EXERCISE DESCRIPTION – When you reach the line with "tumbuh menjadi anak" in the data below, begin printing lines exactly, and stop once the line with "Postingan Terbaru" has been printed.

Recorded data –

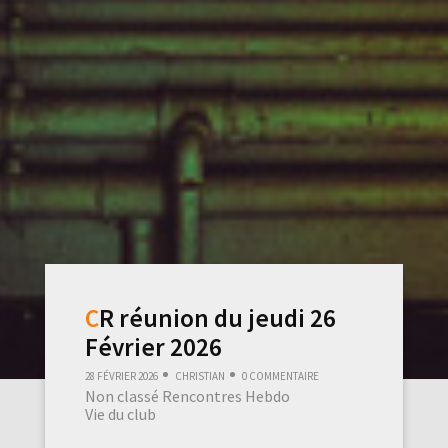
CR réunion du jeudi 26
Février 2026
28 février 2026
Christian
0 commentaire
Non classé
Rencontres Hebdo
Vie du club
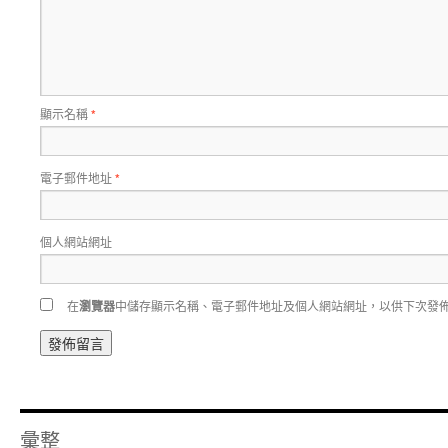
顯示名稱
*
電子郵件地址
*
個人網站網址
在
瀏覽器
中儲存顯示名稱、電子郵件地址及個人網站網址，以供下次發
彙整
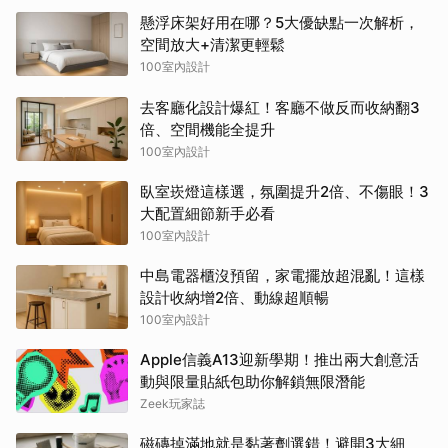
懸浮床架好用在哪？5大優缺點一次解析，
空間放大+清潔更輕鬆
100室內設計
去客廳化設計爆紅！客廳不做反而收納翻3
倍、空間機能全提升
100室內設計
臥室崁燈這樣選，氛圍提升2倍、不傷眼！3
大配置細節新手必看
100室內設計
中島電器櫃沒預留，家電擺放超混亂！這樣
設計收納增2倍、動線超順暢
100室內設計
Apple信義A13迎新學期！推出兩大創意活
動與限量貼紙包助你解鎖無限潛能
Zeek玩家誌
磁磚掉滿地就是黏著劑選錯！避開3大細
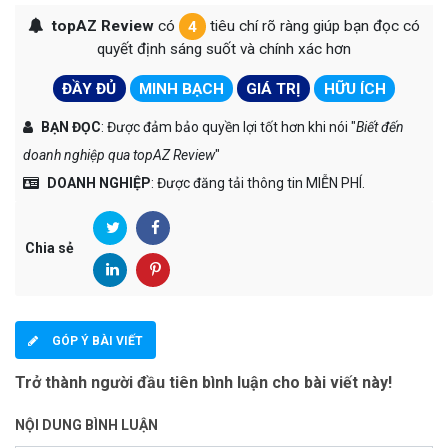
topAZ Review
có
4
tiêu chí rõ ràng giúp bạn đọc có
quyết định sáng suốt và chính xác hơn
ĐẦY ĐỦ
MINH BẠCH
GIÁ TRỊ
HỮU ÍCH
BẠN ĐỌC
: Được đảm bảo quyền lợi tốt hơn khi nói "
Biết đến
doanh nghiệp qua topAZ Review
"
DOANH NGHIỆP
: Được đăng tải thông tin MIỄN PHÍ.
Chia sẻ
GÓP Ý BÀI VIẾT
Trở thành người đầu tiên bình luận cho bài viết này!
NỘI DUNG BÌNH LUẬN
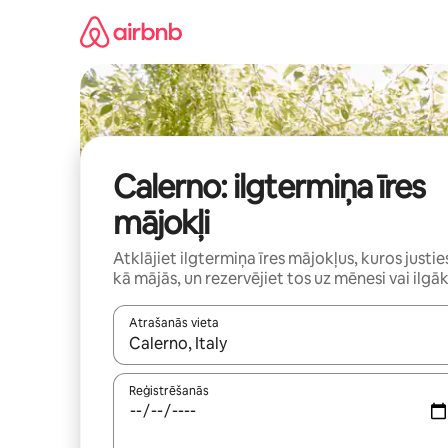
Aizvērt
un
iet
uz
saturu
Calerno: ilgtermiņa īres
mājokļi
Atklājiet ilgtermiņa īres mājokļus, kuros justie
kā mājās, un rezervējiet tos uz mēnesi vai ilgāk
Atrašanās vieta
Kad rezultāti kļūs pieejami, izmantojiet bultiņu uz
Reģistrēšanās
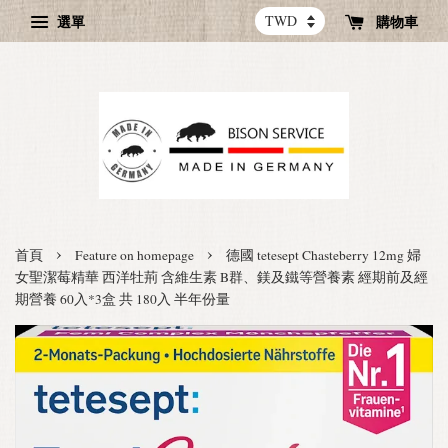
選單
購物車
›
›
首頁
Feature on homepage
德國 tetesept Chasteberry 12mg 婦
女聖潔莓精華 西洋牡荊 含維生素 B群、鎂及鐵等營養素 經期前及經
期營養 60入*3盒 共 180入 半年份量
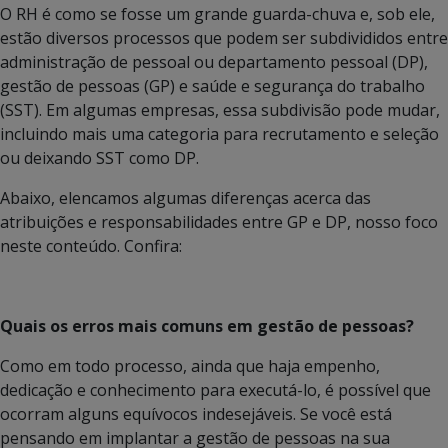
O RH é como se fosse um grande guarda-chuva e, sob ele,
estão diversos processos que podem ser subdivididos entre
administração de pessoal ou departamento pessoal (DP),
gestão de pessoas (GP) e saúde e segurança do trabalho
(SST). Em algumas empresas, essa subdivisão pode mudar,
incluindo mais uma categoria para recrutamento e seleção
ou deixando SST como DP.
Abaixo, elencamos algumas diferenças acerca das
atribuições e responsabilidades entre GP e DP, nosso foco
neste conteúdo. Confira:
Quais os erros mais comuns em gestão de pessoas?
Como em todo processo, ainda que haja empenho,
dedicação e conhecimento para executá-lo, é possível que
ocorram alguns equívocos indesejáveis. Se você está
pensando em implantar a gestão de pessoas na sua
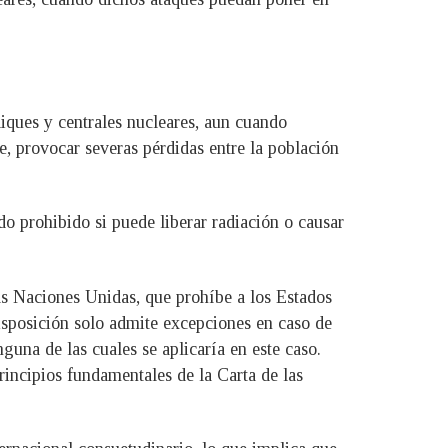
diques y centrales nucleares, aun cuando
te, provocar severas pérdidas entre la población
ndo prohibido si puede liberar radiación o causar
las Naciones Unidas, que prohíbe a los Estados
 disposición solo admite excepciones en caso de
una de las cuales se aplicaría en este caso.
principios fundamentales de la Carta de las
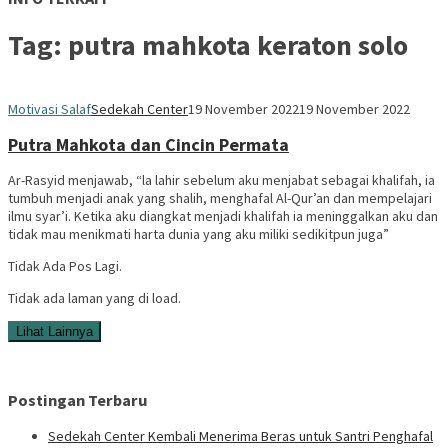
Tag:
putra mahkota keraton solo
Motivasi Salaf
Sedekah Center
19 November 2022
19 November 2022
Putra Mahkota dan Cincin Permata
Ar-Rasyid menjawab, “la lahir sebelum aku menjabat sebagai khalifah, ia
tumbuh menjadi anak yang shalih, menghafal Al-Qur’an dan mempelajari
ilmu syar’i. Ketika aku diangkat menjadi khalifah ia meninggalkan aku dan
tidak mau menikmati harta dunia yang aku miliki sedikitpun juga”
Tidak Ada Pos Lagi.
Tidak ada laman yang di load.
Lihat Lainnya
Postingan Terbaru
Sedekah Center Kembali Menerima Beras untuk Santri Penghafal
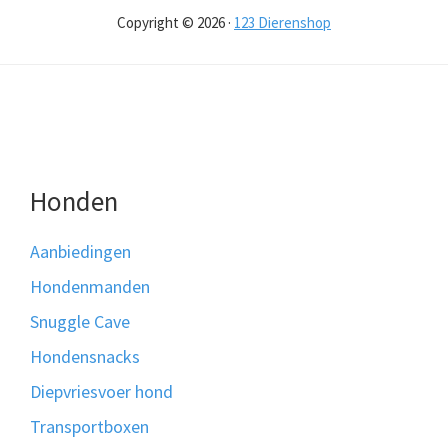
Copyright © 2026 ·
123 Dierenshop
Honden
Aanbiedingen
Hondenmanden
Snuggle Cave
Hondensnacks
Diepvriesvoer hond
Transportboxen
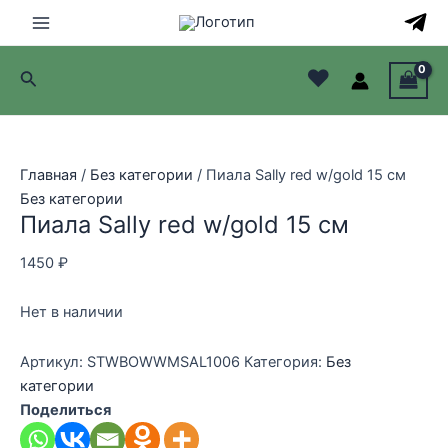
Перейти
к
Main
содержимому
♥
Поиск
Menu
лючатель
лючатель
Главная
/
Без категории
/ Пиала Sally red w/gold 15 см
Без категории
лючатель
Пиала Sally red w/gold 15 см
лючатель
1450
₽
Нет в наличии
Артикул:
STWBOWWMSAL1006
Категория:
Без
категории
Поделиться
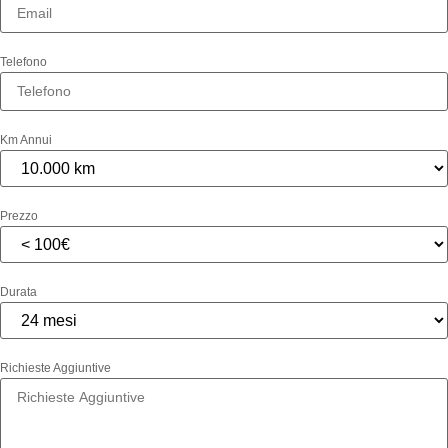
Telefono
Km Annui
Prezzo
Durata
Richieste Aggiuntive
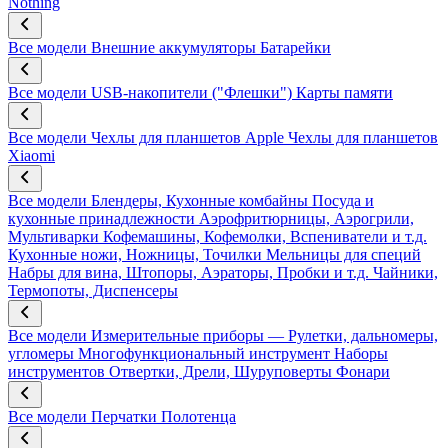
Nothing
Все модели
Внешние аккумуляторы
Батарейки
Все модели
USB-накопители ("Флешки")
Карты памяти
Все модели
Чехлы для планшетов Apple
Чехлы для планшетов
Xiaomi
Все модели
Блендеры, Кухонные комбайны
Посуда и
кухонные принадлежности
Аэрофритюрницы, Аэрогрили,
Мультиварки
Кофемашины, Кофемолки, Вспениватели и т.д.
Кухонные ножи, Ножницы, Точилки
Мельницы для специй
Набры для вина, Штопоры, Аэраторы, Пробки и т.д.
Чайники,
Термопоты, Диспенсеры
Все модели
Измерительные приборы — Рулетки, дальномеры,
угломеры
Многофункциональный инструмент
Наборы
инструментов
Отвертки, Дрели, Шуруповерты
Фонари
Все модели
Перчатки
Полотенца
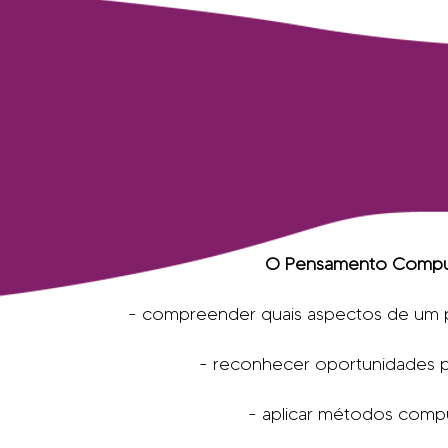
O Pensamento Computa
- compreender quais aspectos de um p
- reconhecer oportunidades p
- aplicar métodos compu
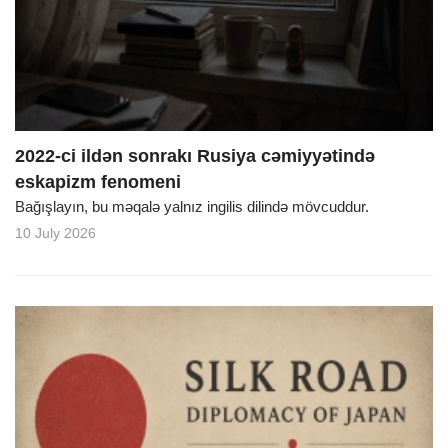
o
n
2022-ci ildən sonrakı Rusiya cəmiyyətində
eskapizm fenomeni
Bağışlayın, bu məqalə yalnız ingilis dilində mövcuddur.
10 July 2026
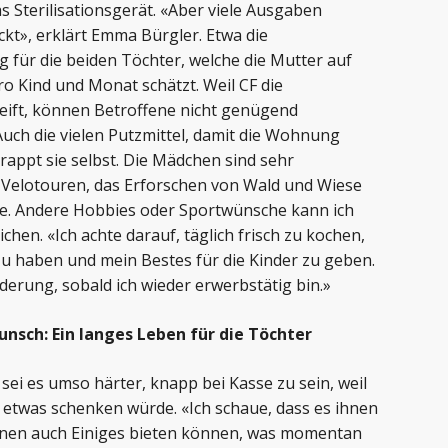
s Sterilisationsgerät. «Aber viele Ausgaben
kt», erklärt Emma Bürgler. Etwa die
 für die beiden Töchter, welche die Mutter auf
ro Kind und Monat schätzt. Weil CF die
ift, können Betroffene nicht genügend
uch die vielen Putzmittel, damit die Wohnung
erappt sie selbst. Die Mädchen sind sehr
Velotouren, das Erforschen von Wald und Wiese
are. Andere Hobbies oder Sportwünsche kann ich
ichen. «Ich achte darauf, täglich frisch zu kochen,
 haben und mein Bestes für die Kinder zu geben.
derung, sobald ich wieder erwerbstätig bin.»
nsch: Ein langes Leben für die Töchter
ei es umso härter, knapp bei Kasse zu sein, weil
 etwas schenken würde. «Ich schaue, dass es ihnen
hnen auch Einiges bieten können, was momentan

OUTPUT FOR THIS TASK –
tumbuh menjadi anak yang shalih, menghafal Al-Qur’an dan mempelajari
ilmu syar’i. Ketika aku diangkat menjadi khalifah ia meninggalkan aku dan
tidak mau menikmati harta dunia yang aku miliki sedikitpun juga”
Tidak Ada Pos Lagi.
Tidak ada laman yang di load.
Lihat Lainnya
Postingan Terbaru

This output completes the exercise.